Would you write out the data below exactly, with every line intact?
== EXERCISE INPUTS
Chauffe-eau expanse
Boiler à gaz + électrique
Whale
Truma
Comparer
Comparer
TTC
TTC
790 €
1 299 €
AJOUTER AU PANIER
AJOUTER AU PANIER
====
**EXERCISE OUTPUT**.
Chauffe-eau expanse
Boiler à gaz + électrique
Whale
Truma
Comparer
Comparer
TTC
TTC
790 €
1 299 €
AJOUTER AU PANIER
AJOUTER AU PANIER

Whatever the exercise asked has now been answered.